• Explorer le contenu
#1 Répondez à ces questions sur l'article consacré à l'affaire Semanza :
(a) En quel mois et quelle année Semanza a-t-il été arrêté au Cameroun ?
(b) De quelle date est la décision de la chambre d'appel qui a ordonné la libération de Barayagwiza ?
(c) Quel responsable rwandais Carla Del Ponte a-t-elle rencontré à Kigali ?
#2 Reproduisez fidèlement le passage de l'article sur l'affaire Semanza qui s'ouvre sur les mots « Peu après la » et se termine par « le 22 février. ».

• Texte extrait
□ □ □ □ □ □ □
Semanza et BARAYAGWIZA La chambre D'appel entendra, mercredi, l'ancien maire de Bicumbi dans le centre-est du Rwanda, Laurent Semanza. Il a fait appel contre le rejet par la chambre de première instance, en octobre, de sa requête en vue de déclarer son arrestation et sa détention illégales.

Semanza a été arrêté au Cameroun avec onze autres personnes en mars 1996. l'un D'eux était Barayagwiza. Semanza avance que le parquet n'a pas pu respecter la procédure requise pendant sa détention initiale au Cameroun et après son transfert à Arusha.

Les circonstances et les arguments dans l'affaire Semanza sont en fait très similaires à ceux du cas Barayagwiza, dont la chambre D'appel a ordonné la libération pour vices de procédure. Cette décision du 3 novembre 1999 a amené le gouvernement rwandais à suspendre sa coopération avec le TPIR, bien qu'elle vient juste D'être restaurée officiellement.

Peu après la décision du 3 novembre, le nouveau procureur, la Suissesse Carla Del Ponte, a introduit une requête aux fins de révision de la décision de la chambre D'appel, notamment sur base de "faits nouveaux". C'est cette requête qui sera entendue par la chambre D'appel le 22 février.

Del Ponte qui a effectué en fin de semaine une brève visite de travail à Kigali, et qui a rencontré le vice-président rwandais , Paul Kagame, a dit qu'elle plaidera personnellement cette affaire devant les juges de la chambre D'appel . Elle a dit jeudi à Kigali que le bureau du procureur avait "de grands espoirs que la chambre D'appel changera sa décision".

La décision du 3 novembre ordonnait la libération immédiate de Barayagwiza "avec préjudice au procureur", ce qui signifie que le TPIR ne peut plus procéder à son arrestation. Carla Del Ponte espère que la chambre acceptera de modifier sa décision, afin qu'elle puisse encore arrêter l'intéressé.
□ □ □ □ □ □ □
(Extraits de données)
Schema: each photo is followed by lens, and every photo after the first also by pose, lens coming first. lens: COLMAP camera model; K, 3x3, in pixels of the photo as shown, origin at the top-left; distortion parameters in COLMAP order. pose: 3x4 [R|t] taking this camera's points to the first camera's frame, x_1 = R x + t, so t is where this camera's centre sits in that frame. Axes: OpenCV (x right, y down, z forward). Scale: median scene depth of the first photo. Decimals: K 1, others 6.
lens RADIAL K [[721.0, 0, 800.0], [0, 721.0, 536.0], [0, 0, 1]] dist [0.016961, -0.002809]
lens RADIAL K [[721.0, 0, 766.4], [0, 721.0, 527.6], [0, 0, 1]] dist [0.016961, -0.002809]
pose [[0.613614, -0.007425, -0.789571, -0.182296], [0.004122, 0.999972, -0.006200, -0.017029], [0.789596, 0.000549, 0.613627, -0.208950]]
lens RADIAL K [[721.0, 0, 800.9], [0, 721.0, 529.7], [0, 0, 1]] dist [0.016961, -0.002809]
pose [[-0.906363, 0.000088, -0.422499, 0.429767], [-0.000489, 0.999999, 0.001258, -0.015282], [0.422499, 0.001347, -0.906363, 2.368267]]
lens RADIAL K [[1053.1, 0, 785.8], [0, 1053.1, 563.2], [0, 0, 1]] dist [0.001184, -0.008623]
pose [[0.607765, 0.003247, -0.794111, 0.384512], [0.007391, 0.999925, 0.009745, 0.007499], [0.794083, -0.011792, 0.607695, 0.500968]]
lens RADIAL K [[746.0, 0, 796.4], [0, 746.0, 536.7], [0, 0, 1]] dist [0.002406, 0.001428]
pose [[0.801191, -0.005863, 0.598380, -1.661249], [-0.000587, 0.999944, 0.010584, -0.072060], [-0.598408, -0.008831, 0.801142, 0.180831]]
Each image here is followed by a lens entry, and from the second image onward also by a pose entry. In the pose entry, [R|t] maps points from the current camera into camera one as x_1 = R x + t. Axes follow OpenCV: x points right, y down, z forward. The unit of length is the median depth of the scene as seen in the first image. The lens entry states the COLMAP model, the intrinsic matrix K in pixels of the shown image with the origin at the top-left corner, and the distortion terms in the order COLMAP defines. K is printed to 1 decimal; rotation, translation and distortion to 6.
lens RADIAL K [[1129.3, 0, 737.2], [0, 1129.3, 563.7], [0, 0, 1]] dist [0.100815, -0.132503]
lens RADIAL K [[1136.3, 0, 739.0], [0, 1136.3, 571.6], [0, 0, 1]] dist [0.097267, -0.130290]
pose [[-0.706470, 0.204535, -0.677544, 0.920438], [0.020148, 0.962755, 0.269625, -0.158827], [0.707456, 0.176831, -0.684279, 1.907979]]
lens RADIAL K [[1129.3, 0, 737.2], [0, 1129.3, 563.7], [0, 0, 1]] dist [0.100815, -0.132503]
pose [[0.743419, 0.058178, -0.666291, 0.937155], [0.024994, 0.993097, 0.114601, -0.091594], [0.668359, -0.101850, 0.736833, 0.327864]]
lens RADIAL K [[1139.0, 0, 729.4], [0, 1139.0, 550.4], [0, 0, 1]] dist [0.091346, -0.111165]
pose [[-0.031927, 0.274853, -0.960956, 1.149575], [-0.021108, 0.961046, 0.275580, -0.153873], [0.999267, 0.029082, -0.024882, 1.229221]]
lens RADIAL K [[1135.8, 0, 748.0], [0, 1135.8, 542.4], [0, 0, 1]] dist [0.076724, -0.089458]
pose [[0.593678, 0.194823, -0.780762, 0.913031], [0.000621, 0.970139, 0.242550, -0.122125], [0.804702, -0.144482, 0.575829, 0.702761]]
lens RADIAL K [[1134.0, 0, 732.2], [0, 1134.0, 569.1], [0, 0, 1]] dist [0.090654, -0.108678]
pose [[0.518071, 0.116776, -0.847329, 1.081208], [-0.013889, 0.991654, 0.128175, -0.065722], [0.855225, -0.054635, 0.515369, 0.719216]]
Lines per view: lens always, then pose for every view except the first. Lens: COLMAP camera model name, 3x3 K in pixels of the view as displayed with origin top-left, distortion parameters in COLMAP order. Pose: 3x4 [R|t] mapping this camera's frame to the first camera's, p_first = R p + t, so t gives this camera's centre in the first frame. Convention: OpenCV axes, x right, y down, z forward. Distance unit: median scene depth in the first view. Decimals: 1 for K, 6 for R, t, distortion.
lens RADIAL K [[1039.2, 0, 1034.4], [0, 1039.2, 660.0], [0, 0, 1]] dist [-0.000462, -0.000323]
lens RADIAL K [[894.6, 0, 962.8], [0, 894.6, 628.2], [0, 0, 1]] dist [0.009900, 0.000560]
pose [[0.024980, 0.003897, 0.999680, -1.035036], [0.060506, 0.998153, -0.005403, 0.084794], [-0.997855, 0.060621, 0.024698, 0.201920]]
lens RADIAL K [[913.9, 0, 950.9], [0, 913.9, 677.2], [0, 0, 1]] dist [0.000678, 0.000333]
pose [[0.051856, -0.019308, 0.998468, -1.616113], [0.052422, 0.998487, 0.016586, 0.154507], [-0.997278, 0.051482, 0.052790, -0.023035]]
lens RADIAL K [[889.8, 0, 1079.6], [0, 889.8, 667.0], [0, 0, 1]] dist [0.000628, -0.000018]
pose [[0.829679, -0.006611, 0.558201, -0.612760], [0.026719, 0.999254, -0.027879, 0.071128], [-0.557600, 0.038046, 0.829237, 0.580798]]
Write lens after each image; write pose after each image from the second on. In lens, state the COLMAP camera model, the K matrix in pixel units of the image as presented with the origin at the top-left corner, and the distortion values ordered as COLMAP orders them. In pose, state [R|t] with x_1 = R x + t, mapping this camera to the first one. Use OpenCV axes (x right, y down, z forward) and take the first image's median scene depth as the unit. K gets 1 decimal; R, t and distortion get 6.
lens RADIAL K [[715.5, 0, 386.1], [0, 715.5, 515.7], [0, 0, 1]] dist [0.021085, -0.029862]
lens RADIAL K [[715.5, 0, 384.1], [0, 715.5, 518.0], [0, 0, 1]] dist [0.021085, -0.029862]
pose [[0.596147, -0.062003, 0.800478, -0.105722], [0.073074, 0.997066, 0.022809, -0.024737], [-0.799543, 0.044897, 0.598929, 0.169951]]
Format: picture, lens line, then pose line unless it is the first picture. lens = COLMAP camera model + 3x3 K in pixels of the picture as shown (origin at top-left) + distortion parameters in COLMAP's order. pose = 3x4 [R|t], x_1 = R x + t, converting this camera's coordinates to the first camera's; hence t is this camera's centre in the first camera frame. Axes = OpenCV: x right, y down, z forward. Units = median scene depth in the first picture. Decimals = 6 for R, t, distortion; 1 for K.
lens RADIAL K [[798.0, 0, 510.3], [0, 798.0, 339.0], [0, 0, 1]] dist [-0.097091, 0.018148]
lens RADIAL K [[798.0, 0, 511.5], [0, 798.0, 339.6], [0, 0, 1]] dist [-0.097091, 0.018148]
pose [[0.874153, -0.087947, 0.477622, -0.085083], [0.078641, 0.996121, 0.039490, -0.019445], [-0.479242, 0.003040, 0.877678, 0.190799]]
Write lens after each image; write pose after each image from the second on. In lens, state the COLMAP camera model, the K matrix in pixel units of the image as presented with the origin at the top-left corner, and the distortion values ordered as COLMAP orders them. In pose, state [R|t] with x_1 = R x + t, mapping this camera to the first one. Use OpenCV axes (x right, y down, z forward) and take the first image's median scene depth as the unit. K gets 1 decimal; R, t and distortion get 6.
□ □ □ □ □ □ □
• Liste des solutions
#1
(a) En mars 1996.
(b) Du 3 novembre 1999.
(c) Le vice-président rwandais, Paul Kagame.

#2
Peu après la décision du 3 novembre, le nouveau procureur, la Suissesse Carla Del Ponte, a introduit une requête aux fins de révision de la décision de la chambre D'appel, notamment sur base de "faits nouveaux". C'est cette requête qui sera entendue par la chambre D'appel le 22 février.